▶ Problem requirements
Gather every line in the records below that contains the word "CTNS".

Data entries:
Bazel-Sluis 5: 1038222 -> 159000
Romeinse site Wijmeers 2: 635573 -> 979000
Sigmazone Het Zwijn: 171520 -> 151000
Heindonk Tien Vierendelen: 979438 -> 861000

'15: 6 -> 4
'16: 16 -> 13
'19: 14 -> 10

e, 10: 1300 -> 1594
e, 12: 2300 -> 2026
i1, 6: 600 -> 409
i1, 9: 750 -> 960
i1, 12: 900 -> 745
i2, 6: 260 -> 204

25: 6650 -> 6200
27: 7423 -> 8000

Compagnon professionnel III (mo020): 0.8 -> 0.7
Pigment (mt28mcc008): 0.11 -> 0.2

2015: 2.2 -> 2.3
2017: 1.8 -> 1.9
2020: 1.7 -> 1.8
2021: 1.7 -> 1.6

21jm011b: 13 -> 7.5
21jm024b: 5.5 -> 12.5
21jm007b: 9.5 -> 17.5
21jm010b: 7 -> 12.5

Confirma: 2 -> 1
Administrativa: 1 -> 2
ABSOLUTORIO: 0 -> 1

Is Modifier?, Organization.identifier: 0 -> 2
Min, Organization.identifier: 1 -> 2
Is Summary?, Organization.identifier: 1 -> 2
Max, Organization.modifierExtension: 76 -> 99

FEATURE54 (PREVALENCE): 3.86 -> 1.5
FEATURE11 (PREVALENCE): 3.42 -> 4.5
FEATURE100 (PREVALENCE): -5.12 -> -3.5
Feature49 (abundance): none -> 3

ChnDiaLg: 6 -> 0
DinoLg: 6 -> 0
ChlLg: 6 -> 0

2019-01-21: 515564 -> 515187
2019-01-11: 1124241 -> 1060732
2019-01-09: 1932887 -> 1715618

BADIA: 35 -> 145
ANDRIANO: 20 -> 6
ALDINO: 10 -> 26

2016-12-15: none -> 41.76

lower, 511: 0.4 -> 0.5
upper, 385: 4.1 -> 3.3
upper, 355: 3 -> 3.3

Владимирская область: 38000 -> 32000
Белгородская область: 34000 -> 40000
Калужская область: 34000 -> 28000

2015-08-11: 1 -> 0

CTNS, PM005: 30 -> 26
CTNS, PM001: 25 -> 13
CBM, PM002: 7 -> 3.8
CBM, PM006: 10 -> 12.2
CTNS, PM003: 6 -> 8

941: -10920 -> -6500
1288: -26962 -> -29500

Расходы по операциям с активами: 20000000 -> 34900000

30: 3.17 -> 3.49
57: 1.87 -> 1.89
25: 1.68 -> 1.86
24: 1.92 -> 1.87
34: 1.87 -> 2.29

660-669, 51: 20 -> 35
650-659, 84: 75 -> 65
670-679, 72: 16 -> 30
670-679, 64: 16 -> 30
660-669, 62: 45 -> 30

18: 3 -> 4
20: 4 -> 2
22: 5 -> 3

▶ Problem solution
CTNS, PM005: 30 -> 26
CTNS, PM001: 25 -> 13
CTNS, PM003: 6 -> 8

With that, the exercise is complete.